● **Selected excerpt**:
···

That will make a web request to example.com. You should replace example.com with a site you have permission to make requests against.

The second part is to write a signature that will detect the heartbeat. Here's a corresponding Snort/Suricata signature that will detect the heartbeat request:
alert tcp any any → any 80 (msg:”Heartbeat” content:”/testheartbeat123”; http_uri; classification:not-suspicious; sid:1;)
Put an entry in your sensor's cron tab (this is assuming you're using Linux) to make the request every minute:
* * * * * perl -MLWP::UserAgent -e 'LWP::UserAgent->new()->get("http://example.com/testheartbeat123");' > /dev/null 2>&1

Now you should get an alert every minute, on the minute for your heartbeat signature. If there is ever a missing entry in your alert log, then you know the sensor had a lapse in coverage at that moment. If you log your alerts to a database, you can then create graphs using a spreadsheet to plot the times when your sensor was overloaded. You may also consider setting up a monitoring script that feeds a program like Nagios to detect if an entry is missing. The really nice thing about this setup is that it is a true check for the entire chain: traffic sourcing, detection, and alert output. If any part of the chain breaks, you'll be able to tell.

The caveat, of course, is that it is very possible to get a heartbeat alert in the same minute that the sensor is overloaded, so this is better for establishing trends, e.g. “the sensor got all 3600 heartbeats last hour” versus “there's no way we could've missed a packet that minute—we got a heartbeat.” The absolute, definitive test is to record all traffic to pcap for a given amount of time and replay it as a readfile through the NIDS. If the alerts from the readfile match the alerts you got live, then you're all set.

Multi-CPU Setups
Snort, unlike Suricata, is single-threaded. This means that anytime a single CPU cannot handle the load, packets will be lost. Suricata, by contrast, will attempt to use all of the CPU's on the sensor and will load-balance the traffic across all of the CPU's, so there is little tuning needed in this regard. In order to inspect more traffic than a single CPU can handle with Snort, you will need to run multiple Snort instances. In addition to the extra management overhead, this means that you will have to find a way to split the traffic evenly across those instances. The easiest way to do this is to use Luca Deri's PF_RING module to create a pfring DAQ for Snort. Details can be seen on Luca's blog.

···

[Saved entries]

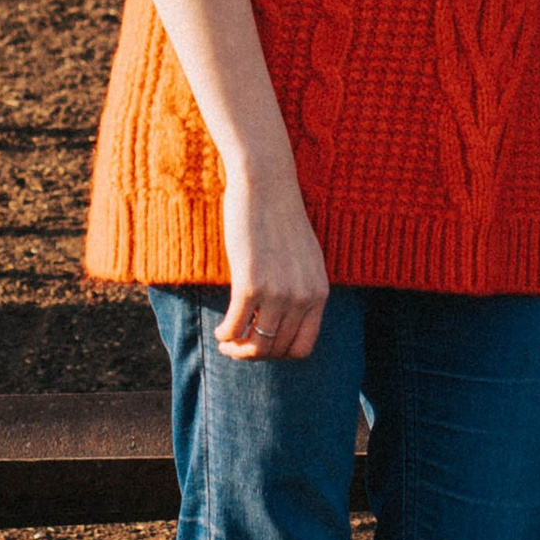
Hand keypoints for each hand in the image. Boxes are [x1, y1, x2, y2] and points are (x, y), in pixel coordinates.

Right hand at [218, 158, 328, 361]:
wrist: (265, 185)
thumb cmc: (280, 218)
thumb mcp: (304, 258)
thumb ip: (301, 289)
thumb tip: (283, 322)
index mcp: (319, 292)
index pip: (303, 346)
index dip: (279, 353)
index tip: (262, 344)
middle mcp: (303, 296)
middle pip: (278, 349)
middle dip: (255, 354)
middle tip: (237, 347)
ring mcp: (278, 292)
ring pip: (257, 344)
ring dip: (238, 350)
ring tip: (227, 342)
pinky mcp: (250, 283)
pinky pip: (235, 326)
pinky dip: (225, 334)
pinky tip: (220, 331)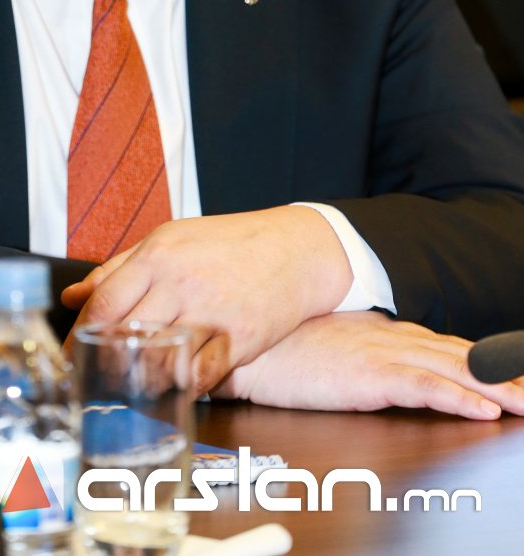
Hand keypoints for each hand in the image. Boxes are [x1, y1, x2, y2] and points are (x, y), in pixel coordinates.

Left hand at [61, 207, 352, 395]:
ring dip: (135, 381)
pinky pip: (197, 376)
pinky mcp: (239, 340)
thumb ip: (118, 268)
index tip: (69, 354)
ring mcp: (211, 313)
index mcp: (159, 254)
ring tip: (123, 389)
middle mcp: (180, 283)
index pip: (104, 302)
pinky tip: (166, 392)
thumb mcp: (171, 239)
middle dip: (101, 362)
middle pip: (124, 334)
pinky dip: (176, 390)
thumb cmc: (228, 243)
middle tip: (90, 379)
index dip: (80, 334)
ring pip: (157, 360)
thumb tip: (72, 296)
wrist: (295, 249)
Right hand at [216, 310, 523, 419]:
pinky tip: (484, 409)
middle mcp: (390, 338)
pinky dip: (457, 396)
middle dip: (504, 373)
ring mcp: (382, 354)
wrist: (245, 341)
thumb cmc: (278, 347)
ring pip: (454, 369)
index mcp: (382, 333)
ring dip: (498, 387)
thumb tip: (375, 366)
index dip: (485, 361)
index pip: (447, 347)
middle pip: (462, 355)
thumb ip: (359, 353)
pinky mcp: (368, 375)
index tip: (515, 376)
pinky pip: (423, 387)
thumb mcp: (327, 347)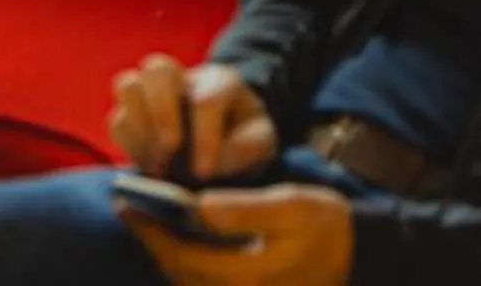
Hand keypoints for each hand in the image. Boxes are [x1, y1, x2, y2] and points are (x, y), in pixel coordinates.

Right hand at [109, 55, 275, 183]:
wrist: (232, 134)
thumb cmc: (246, 136)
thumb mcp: (262, 141)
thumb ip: (245, 148)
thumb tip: (211, 164)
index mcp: (219, 81)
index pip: (205, 99)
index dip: (203, 137)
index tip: (205, 172)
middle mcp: (183, 80)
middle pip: (156, 68)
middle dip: (160, 112)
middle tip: (171, 151)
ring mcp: (155, 95)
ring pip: (127, 85)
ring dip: (138, 126)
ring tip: (157, 163)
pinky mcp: (136, 119)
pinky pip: (117, 120)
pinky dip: (128, 145)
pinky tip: (149, 168)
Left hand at [117, 184, 352, 284]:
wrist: (352, 257)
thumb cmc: (323, 224)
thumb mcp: (293, 205)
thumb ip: (246, 210)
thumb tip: (198, 206)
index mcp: (244, 274)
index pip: (182, 255)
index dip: (152, 231)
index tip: (128, 203)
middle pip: (177, 273)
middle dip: (151, 241)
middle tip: (128, 208)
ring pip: (185, 282)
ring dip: (163, 253)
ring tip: (147, 222)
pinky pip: (200, 284)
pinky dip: (182, 264)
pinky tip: (177, 241)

···

● **Aim of the task**:
Answer these questions from the excerpt on sensor heartbeat monitoring:
(a) How often does the cron tab entry make the heartbeat request?
(b) What does the excerpt call the absolute, definitive test?
(c) Which is single-threaded, Snort or Suricata?
You won't need the listing for this.

● **Result of this task**:
(a) Every minute.
(b) Recording all traffic to pcap for a given amount of time and replaying it as a readfile through the NIDS.
(c) Snort.